TASK INSTRUCTIONS:
a) Print the part of the ADS-B text that opens with the words containing "Ok, so under" and closes with "accuracy / integrity. Ouch.".
b) For each statement, say whether it agrees with the ADS-B text, giving yes or no with the deciding words quoted from it: (i) The Dynon GPS runs on standard ship's power. (ii) The Dynon GPS communicates at 115,200 bits per second. (iii) The EchoUAT can share an antenna with the transponder.

TEXT EXCERPT:
((

Late this fall I finally got around to working on the transponder. It turns that it uses a rather complex low-level protocol called TMAP which both configures and remote controls the transponder. Fortunately, I have friends who are much smarter than I am. With a huge amount of help from Eugene (thanks, Eugene!) I managed to put together a working TMAP implementation. It allows FlightView to do all the transponderish stuff you would expect: squawk, ident, switch from standby to altitude mode. Exciting stuff. So that took care of the transponder requirement. Unfortunately, getting the ADS-B Out feature working was not so straightforward.
The Dynon GPS meets the performance requirements of the 2020 mandate. So does the Trig TT22 transponder. And they work together beautifully in an all-Dynon system. Unfortunately, it’s a bit of a challenge to get them to work together without the Dynon EFIS. The GPS operates at 8 volts (weird) and communicates at 115,200 bit per second (sounds fast, but it’s not). The Transponder operates off of standard ship’s power (12v – 28v) and communicates with the position source at a maximum 38,400 bits per second. The transponder is built to communicate directly with a 2020 position source, and does in many installations. Unfortunately, not in Dynon installations. In a Dynon install, the EFIS acts as a bridge between the GPS and the transponder. It digests the data from the GPS and pushes it to the transponder using the aforementioned TMAP protocol.
Ok, so under ordinary circumstances that would be fairly easy to replicate, but unfortunately the GPS includes one special message that tells the receiving gear (transponder or EFIS) the current accuracy and integrity of the position fix. That message is, unfortunately, proprietary. You need the documentation from the GPS chipset manufacturer to know how to decode the accuracy and integrity information in order to pass it along to the transponder. Without the details on that message you can’t know the accuracy / integrity. Ouch.
Ok, so the transponder also supports a direct RS-232 connection to a position source. The FlightBox can bring the data from the GPS in at 115,200 bps and spit it back out at 38,400 bps. All it takes is a pair of RS-232 adapters and two available USB ports – not a problem, right? Well, it turns out that it’s not at all hard to do but there’s still one small snag: the transponder firmware apparently doesn’t speak the GPS dialect used by the Dynon GPS. At least not with the firmware it has now. It almost works. It sends out ADS-B squits* with the correct position data, but without the all important integrity value. Without acceptable integrity data the towers ignore your squits and you’re not compliant.
By the time I figured all of this out it was late December. Time for Plan B, which in this case was to install an EchoUAT transceiver. The Trig would stay, but would be relegated to doing only basic transponderish stuff. The ADS-B function would be handled by a tiny black box from uAvionix. The Echo, fortunately, speaks a wider variety of GPS than the Trig, including the dialect pumped out by the Dynon. It’s also very simple to install – just power it up, configure it using a mobile app, and away it goes. It reads the squawk code and altitude inductively via the power connection, so all it needs is the feed from the GPS. The one down side: it can’t share an antenna with the transponder. Fortunately, I had a second transponder antenna that I was using for ADS-B In.

))

LISTED RECORDS:
((

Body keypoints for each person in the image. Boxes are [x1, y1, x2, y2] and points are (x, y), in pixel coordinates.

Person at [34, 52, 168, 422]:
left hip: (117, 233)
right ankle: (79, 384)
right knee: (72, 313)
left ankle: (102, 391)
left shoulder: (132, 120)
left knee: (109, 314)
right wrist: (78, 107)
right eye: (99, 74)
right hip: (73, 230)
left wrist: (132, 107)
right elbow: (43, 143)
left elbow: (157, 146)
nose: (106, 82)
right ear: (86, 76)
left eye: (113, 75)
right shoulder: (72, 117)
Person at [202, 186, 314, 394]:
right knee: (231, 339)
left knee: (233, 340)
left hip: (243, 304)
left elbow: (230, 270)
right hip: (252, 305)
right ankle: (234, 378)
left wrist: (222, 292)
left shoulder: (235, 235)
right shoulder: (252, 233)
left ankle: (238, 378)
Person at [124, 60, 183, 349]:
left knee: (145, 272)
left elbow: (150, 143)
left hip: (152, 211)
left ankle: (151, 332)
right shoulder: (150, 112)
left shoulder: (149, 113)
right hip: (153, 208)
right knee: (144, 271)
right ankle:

))

RESPONSES BY ITEM NUMBER:
a)
Ok, so under ordinary circumstances that would be fairly easy to replicate, but unfortunately the GPS includes one special message that tells the receiving gear (transponder or EFIS) the current accuracy and integrity of the position fix. That message is, unfortunately, proprietary. You need the documentation from the GPS chipset manufacturer to know how to decode the accuracy and integrity information in order to pass it along to the transponder. Without the details on that message you can’t know the accuracy / integrity. Ouch.

b)
(i) No: "The GPS operates at 8 volts (weird)"
(ii) Yes: "communicates at 115,200 bit per second"
(iii) No: "it can’t share an antenna with the transponder"